[Supplied data]

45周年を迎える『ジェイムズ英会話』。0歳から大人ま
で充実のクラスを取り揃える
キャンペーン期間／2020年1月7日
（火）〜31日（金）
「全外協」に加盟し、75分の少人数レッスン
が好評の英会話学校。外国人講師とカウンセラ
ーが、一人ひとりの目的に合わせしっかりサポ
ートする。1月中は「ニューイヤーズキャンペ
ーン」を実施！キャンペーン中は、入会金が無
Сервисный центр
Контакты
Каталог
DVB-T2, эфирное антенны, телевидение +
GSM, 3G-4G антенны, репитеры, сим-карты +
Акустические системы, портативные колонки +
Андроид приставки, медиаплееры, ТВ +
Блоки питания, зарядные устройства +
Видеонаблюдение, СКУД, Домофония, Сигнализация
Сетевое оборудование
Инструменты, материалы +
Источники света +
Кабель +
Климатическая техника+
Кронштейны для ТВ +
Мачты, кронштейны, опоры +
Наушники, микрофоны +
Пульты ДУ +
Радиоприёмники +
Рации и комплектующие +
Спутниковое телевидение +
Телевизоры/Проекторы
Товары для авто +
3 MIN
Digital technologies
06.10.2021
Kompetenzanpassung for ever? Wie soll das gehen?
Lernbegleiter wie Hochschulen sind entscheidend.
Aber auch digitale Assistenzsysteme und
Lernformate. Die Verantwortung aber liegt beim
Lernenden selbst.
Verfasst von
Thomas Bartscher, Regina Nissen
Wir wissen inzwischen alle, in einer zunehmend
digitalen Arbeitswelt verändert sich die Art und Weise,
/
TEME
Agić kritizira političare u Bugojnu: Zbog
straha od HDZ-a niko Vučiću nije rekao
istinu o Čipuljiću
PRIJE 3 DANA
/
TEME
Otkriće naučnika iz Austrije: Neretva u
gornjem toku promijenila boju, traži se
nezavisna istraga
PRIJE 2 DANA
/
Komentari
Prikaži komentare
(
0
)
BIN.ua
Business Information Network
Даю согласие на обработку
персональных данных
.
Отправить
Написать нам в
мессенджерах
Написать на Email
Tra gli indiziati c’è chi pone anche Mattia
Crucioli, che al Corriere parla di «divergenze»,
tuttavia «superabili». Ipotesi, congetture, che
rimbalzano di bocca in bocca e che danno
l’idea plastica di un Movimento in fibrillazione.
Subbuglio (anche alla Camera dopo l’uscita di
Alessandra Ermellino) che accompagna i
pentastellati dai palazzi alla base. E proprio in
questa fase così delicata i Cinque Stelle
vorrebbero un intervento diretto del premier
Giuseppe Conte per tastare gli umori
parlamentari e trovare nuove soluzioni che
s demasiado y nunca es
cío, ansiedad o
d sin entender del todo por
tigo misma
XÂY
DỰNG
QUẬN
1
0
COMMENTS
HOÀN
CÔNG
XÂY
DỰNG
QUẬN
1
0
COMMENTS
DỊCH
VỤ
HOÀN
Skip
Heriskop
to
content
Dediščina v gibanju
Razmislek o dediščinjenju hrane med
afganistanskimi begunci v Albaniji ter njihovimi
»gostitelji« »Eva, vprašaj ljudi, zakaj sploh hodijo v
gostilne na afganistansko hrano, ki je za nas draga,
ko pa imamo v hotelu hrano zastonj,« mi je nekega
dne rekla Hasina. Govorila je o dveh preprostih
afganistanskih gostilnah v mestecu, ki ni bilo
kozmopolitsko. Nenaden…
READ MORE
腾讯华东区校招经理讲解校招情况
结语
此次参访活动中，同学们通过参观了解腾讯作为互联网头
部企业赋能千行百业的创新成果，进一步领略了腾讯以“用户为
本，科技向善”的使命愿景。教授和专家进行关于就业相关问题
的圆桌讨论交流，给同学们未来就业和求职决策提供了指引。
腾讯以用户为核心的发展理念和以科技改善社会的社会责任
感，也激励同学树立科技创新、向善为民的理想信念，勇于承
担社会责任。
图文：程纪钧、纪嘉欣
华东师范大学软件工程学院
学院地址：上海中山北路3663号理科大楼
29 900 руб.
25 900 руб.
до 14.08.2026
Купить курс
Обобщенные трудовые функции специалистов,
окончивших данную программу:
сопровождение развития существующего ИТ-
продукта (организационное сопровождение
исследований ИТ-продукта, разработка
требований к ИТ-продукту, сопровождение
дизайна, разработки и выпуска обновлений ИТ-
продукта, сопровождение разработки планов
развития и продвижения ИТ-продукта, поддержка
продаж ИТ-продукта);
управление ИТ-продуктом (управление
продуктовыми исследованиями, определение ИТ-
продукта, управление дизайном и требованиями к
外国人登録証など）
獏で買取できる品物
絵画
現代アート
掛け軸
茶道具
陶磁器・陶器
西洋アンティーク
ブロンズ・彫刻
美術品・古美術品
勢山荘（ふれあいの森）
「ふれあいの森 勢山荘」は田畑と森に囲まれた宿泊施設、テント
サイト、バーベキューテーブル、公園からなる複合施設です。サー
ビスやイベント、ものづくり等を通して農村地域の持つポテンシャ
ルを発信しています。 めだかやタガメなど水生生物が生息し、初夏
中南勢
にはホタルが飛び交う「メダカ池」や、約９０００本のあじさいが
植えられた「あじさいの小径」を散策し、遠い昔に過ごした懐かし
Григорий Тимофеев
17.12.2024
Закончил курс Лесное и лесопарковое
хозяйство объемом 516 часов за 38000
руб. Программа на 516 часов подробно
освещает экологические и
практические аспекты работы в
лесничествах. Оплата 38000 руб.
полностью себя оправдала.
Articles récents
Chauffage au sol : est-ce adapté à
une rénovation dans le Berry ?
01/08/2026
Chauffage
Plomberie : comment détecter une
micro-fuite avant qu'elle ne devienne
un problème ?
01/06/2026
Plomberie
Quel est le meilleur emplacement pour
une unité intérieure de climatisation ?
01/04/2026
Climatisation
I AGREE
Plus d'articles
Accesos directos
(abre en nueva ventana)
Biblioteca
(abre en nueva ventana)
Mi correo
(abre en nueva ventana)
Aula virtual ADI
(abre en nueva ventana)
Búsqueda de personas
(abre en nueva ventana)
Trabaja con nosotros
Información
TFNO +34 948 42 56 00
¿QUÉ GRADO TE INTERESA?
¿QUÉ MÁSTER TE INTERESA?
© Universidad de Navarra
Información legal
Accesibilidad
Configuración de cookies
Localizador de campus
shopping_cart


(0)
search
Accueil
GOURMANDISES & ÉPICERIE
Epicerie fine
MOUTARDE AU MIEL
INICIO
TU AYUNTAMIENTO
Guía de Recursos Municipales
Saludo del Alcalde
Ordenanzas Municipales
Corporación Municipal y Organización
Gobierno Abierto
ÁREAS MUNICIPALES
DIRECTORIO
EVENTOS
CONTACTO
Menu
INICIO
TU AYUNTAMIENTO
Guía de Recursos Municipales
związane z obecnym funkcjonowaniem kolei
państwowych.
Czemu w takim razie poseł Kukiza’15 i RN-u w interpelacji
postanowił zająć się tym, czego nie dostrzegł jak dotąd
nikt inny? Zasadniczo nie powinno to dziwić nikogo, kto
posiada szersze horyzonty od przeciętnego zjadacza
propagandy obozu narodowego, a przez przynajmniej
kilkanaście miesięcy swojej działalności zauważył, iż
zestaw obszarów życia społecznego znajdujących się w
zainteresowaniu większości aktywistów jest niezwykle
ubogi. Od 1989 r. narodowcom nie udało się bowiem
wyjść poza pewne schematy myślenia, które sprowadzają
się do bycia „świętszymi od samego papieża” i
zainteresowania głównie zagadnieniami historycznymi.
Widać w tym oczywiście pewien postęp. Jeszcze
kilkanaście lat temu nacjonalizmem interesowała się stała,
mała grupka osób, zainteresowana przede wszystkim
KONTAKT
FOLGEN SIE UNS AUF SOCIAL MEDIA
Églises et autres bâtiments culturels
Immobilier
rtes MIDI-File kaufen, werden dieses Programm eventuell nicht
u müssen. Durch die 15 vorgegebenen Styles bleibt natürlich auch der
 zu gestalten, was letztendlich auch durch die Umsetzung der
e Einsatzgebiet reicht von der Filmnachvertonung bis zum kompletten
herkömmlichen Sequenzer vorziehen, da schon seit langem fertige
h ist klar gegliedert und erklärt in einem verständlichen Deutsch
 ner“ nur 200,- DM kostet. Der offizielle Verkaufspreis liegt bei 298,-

[/Supplied data]

## [What the task asks]
Looking at the records above, which lines contain "auch"? Copy those lines.

## [Reply to the exercise]
Aber auch digitale Assistenzsysteme und
u müssen. Durch die 15 vorgegebenen Styles bleibt natürlich auch der
 zu gestalten, was letztendlich auch durch die Umsetzung der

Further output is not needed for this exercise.